YOUR GOAL: Among these records, which lines include "scroll"? Copy them out.

*** DATA FOR THIS EXERCISE ***

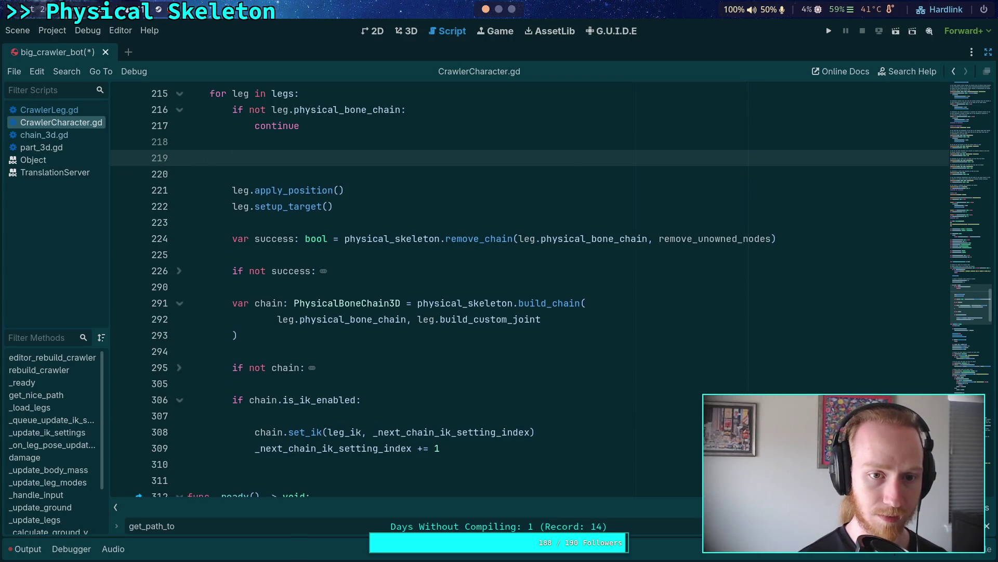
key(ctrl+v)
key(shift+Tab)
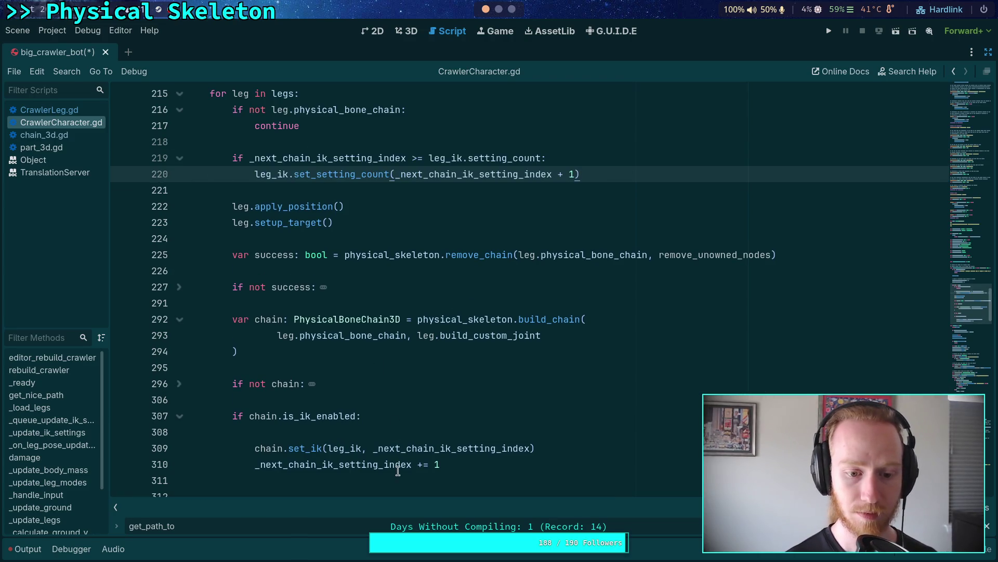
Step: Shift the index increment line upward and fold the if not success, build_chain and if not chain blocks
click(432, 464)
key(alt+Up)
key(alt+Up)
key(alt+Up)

*** End of DATA FOR THIS EXERCISE ***
*** DATA FOR THIS EXERCISE ***

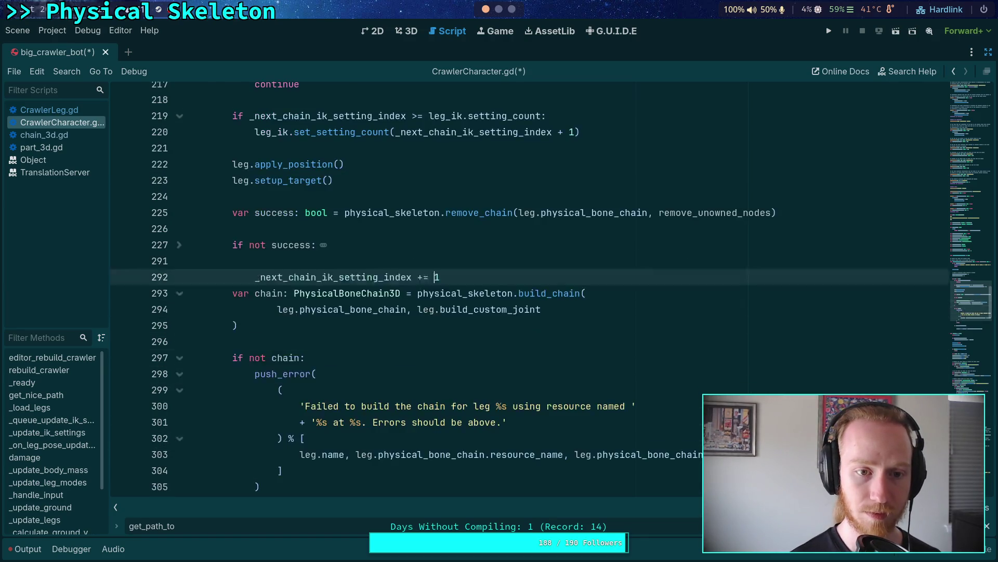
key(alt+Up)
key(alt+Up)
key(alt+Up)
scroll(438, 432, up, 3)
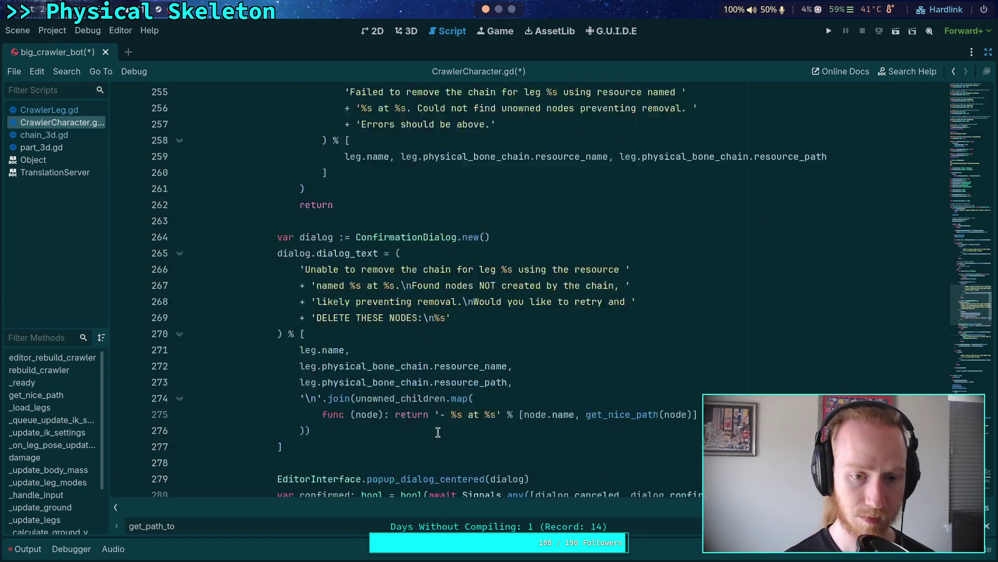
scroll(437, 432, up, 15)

*** End of DATA FOR THIS EXERCISE ***

ANSWER TO THE EXERCISE:
scroll(438, 432, up, 3)
scroll(437, 432, up, 15)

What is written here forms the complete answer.